__TASK BRIEF__
Rewrite the lines of every record, replacing "scientific name" with "binomial name" and leaving everything else unchanged.

**** RECORDS SHOWN

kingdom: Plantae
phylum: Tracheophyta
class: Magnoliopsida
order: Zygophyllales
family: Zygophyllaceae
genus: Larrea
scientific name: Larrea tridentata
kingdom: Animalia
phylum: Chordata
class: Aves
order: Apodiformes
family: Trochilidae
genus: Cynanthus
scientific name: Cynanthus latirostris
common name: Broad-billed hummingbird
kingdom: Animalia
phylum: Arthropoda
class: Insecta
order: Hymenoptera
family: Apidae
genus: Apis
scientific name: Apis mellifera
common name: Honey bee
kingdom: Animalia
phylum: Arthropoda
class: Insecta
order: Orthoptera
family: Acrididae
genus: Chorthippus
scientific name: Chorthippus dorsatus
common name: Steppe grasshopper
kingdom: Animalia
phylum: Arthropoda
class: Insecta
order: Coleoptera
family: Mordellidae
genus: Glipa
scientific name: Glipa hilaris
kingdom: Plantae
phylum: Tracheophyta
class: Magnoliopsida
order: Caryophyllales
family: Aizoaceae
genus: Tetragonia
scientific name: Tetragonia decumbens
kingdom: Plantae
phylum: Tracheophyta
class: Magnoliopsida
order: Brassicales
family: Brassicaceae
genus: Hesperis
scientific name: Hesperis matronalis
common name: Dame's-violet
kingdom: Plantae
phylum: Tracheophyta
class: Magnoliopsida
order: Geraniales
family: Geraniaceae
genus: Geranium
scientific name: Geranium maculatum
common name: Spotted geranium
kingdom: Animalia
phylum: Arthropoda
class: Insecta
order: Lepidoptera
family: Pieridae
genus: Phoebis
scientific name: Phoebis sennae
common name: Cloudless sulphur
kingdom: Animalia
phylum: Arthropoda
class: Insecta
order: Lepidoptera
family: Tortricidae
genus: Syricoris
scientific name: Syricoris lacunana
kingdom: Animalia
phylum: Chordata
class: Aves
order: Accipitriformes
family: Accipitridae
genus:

********

__TASK ANSWER__
kingdom: Plantae
phylum: Tracheophyta
class: Magnoliopsida
order: Zygophyllales
family: Zygophyllaceae
genus: Larrea
binomial name: Larrea tridentata
kingdom: Animalia
phylum: Chordata
class: Aves
order: Apodiformes
family: Trochilidae
genus: Cynanthus
binomial name: Cynanthus latirostris
common name: Broad-billed hummingbird
kingdom: Animalia
phylum: Arthropoda
class: Insecta
order: Hymenoptera
family: Apidae
genus: Apis
binomial name: Apis mellifera
common name: Honey bee
kingdom: Animalia
phylum: Arthropoda
class: Insecta
order: Orthoptera
family: Acrididae
genus: Chorthippus
binomial name: Chorthippus dorsatus
common name: Steppe grasshopper
kingdom: Animalia
phylum: Arthropoda
class: Insecta
order: Coleoptera
family: Mordellidae
genus: Glipa
binomial name: Glipa hilaris
kingdom: Plantae
phylum: Tracheophyta
class: Magnoliopsida
order: Caryophyllales
family: Aizoaceae
genus: Tetragonia
binomial name: Tetragonia decumbens
kingdom: Plantae
phylum: Tracheophyta
class: Magnoliopsida
order: Brassicales
family: Brassicaceae
genus: Hesperis
binomial name: Hesperis matronalis
common name: Dame's-violet
kingdom: Plantae
phylum: Tracheophyta
class: Magnoliopsida
order: Geraniales
family: Geraniaceae
genus: Geranium
binomial name: Geranium maculatum
common name: Spotted geranium
kingdom: Animalia
phylum: Arthropoda
class: Insecta
order: Lepidoptera
family: Pieridae
genus: Phoebis
binomial name: Phoebis sennae
common name: Cloudless sulphur
kingdom: Animalia
phylum: Arthropoda
class: Insecta
order: Lepidoptera
family: Tortricidae
genus: Syricoris
binomial name: Syricoris lacunana
kingdom: Animalia
phylum: Chordata
class: Aves
order: Accipitriformes
family: Accipitridae
genus:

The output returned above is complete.